» Problem details: In how many lines of the data does the word "object" appear? Give the number by itself.
::::
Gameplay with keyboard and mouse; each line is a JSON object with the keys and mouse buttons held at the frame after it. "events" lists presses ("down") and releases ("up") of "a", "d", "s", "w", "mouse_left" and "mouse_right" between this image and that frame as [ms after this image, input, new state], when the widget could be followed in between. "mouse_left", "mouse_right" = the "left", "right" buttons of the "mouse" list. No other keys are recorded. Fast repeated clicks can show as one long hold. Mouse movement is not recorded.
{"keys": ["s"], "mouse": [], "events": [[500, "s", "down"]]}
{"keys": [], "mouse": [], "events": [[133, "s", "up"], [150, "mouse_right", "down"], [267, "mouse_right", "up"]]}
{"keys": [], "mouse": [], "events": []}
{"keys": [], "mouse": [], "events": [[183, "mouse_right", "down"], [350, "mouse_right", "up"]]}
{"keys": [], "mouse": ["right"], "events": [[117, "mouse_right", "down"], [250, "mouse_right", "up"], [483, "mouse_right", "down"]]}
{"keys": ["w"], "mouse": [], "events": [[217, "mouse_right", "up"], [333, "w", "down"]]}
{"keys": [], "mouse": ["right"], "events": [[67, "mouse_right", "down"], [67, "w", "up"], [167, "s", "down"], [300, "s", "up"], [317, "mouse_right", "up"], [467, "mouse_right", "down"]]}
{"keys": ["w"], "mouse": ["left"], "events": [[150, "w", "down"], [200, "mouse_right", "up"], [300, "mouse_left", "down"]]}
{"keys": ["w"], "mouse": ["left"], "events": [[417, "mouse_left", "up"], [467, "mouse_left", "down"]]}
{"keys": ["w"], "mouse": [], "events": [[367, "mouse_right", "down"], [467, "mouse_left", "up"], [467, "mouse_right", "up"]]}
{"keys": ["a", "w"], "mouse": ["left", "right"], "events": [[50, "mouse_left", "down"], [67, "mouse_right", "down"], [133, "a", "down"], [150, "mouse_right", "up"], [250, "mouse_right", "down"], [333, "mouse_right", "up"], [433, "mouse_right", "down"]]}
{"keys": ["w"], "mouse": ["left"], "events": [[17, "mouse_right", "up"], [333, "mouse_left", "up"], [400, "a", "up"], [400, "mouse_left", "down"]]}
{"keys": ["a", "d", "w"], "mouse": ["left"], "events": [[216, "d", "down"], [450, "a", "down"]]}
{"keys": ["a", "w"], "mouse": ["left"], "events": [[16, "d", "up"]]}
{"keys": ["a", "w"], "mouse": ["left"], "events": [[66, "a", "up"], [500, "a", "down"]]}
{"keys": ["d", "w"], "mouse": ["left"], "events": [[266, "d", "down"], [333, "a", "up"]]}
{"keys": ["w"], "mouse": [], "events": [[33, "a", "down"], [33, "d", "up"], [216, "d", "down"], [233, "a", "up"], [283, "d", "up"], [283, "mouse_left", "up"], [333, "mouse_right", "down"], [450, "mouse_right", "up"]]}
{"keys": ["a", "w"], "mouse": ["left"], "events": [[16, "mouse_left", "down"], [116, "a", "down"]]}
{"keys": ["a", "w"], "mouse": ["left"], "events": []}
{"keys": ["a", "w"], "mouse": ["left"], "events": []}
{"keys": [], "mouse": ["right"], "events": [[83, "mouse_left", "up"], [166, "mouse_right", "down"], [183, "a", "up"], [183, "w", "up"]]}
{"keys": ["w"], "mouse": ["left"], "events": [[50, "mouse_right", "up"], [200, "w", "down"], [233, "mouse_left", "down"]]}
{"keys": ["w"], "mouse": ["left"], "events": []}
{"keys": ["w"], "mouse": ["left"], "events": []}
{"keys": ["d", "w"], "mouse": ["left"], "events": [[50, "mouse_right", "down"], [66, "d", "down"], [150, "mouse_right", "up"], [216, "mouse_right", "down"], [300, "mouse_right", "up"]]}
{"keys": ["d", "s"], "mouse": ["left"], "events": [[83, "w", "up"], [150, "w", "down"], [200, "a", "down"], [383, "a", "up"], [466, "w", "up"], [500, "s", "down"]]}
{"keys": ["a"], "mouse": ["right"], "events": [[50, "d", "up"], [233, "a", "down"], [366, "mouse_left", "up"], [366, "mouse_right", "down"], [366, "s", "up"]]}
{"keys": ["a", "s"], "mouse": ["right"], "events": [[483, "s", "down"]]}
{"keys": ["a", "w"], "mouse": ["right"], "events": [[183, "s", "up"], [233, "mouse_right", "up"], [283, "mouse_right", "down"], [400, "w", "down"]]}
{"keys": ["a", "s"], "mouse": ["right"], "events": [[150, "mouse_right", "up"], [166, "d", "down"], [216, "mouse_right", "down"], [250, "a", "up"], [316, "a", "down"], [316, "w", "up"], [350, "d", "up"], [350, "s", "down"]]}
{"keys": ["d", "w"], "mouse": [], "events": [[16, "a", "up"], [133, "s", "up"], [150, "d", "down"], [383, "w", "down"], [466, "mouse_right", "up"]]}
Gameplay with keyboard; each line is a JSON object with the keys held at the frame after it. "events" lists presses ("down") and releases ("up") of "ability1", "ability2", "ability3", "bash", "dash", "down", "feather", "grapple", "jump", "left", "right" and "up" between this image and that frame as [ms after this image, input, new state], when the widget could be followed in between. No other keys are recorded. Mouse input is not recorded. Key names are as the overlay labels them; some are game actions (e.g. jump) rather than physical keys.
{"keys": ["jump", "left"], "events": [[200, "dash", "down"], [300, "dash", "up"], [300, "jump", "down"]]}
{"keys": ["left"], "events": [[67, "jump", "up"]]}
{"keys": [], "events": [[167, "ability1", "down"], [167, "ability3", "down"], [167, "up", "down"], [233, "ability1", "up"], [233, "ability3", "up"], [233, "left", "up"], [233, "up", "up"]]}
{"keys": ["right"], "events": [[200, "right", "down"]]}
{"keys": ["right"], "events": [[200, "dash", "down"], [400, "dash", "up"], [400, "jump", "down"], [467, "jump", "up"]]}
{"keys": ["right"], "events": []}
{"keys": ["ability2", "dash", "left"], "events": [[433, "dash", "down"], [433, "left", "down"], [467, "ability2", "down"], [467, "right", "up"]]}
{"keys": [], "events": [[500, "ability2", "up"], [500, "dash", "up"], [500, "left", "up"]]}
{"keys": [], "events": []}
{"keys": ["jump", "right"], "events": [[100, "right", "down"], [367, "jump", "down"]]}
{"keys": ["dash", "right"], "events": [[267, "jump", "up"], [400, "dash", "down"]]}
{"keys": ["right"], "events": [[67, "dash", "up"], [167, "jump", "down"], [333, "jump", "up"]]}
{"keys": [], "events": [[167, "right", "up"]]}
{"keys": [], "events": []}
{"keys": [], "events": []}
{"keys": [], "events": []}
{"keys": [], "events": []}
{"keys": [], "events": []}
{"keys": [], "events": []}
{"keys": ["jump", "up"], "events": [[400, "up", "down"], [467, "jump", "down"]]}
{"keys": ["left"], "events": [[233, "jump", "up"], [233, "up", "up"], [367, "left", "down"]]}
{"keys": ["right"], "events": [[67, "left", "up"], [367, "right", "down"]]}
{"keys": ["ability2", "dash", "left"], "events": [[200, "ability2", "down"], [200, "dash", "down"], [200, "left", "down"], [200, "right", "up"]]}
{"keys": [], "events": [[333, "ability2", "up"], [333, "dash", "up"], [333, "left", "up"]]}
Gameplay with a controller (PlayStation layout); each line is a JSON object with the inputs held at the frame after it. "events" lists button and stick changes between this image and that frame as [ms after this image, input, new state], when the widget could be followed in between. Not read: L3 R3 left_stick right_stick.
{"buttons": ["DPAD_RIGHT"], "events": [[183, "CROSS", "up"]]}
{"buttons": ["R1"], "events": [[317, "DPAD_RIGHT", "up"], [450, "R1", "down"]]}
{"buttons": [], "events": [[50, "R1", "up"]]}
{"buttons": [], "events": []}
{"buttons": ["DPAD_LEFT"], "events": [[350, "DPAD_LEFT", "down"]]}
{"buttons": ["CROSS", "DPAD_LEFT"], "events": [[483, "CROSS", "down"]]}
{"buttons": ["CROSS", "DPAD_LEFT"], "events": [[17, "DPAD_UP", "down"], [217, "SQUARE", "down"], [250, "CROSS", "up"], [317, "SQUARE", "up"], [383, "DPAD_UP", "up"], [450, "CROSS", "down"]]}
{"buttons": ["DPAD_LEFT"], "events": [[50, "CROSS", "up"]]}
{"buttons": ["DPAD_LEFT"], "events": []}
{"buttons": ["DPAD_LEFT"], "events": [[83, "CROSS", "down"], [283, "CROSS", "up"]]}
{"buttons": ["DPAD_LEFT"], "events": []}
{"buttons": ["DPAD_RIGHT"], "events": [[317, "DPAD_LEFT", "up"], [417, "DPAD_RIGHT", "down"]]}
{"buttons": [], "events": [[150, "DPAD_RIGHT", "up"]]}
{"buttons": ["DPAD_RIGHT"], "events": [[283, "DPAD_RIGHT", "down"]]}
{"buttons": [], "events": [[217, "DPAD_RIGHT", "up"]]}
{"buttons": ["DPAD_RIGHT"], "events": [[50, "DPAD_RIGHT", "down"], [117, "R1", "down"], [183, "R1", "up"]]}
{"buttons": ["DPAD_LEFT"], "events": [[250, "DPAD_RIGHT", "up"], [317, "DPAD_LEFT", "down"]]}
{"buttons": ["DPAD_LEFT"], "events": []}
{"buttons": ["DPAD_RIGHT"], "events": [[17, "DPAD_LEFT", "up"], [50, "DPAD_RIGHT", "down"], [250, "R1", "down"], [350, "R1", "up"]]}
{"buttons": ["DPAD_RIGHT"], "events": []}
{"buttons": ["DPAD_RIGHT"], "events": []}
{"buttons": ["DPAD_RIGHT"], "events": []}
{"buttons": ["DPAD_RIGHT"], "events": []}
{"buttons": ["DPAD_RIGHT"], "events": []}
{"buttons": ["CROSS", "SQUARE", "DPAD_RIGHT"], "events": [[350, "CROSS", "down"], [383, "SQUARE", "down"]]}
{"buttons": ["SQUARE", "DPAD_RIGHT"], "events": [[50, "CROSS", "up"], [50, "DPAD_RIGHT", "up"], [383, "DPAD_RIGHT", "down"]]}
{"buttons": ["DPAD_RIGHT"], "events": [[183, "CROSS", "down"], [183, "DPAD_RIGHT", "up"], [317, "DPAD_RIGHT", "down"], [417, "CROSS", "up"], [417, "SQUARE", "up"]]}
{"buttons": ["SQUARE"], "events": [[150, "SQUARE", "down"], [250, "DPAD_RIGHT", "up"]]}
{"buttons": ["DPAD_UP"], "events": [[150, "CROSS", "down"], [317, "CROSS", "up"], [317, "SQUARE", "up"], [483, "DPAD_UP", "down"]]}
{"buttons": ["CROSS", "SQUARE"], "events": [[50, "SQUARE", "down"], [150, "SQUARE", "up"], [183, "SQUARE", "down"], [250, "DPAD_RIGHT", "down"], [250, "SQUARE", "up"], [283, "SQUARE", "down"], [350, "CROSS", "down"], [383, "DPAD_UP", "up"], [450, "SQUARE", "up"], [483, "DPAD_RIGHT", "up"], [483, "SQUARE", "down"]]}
::::
» Exercise result: 3